• _Brief_
Up to and including the line containing "Rendered at 2001 by 1125 pixels.", retype each line of the listing below exactly, beginning with the first.
- Opening Delimiter -
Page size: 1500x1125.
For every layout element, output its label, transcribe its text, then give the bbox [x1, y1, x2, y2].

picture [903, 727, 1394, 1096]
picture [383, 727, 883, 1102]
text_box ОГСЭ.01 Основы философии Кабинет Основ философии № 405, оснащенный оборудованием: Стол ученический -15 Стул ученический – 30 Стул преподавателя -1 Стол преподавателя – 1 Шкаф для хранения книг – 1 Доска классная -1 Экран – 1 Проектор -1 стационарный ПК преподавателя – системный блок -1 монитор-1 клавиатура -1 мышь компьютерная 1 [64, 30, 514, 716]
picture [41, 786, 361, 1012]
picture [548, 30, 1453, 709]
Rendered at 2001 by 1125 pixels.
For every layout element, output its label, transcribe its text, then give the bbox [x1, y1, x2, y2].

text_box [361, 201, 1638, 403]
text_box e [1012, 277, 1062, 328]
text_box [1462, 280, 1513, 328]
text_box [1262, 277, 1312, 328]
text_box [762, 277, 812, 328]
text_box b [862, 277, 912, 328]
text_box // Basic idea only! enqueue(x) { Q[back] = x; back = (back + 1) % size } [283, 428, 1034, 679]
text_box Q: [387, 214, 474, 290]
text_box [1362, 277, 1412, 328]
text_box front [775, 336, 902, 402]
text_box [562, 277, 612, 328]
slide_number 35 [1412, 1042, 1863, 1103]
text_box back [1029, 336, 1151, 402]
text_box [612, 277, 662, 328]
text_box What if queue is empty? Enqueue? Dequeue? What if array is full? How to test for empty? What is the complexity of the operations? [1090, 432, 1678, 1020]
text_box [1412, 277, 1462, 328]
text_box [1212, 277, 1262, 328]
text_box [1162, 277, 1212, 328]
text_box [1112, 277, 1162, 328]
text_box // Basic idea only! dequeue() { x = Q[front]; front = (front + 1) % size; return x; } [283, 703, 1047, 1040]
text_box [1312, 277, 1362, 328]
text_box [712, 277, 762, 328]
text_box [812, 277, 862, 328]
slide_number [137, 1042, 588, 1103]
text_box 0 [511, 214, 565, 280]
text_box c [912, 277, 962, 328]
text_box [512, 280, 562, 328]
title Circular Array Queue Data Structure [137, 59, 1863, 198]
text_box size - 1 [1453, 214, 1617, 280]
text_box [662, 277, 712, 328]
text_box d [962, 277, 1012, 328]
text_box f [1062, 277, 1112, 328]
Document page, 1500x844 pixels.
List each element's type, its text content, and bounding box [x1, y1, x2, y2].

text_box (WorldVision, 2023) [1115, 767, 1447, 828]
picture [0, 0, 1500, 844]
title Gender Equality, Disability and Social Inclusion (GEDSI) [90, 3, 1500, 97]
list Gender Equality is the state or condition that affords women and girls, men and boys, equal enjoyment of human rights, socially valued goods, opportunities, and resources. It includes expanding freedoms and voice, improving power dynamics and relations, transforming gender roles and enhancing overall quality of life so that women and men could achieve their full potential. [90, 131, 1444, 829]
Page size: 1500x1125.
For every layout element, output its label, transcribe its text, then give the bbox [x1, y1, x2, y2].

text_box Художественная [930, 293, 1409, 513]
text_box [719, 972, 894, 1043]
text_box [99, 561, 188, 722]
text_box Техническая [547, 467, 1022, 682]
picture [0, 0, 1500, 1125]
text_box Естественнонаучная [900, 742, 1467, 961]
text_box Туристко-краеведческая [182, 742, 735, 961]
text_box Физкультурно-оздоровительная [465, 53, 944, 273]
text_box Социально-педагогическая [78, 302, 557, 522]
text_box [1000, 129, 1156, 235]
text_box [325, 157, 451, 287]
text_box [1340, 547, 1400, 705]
- Closing Delimiter -
• _Solution to this problem_
Page size: 1500x1125.
For every layout element, output its label, transcribe its text, then give the bbox [x1, y1, x2, y2].

picture [903, 727, 1394, 1096]
picture [383, 727, 883, 1102]
text_box ОГСЭ.01 Основы философии Кабинет Основ философии № 405, оснащенный оборудованием: Стол ученический -15 Стул ученический – 30 Стул преподавателя -1 Стол преподавателя – 1 Шкаф для хранения книг – 1 Доска классная -1 Экран – 1 Проектор -1 стационарный ПК преподавателя – системный блок -1 монитор-1 клавиатура -1 мышь компьютерная 1 [64, 30, 514, 716]
picture [41, 786, 361, 1012]
picture [548, 30, 1453, 709]
Rendered at 2001 by 1125 pixels.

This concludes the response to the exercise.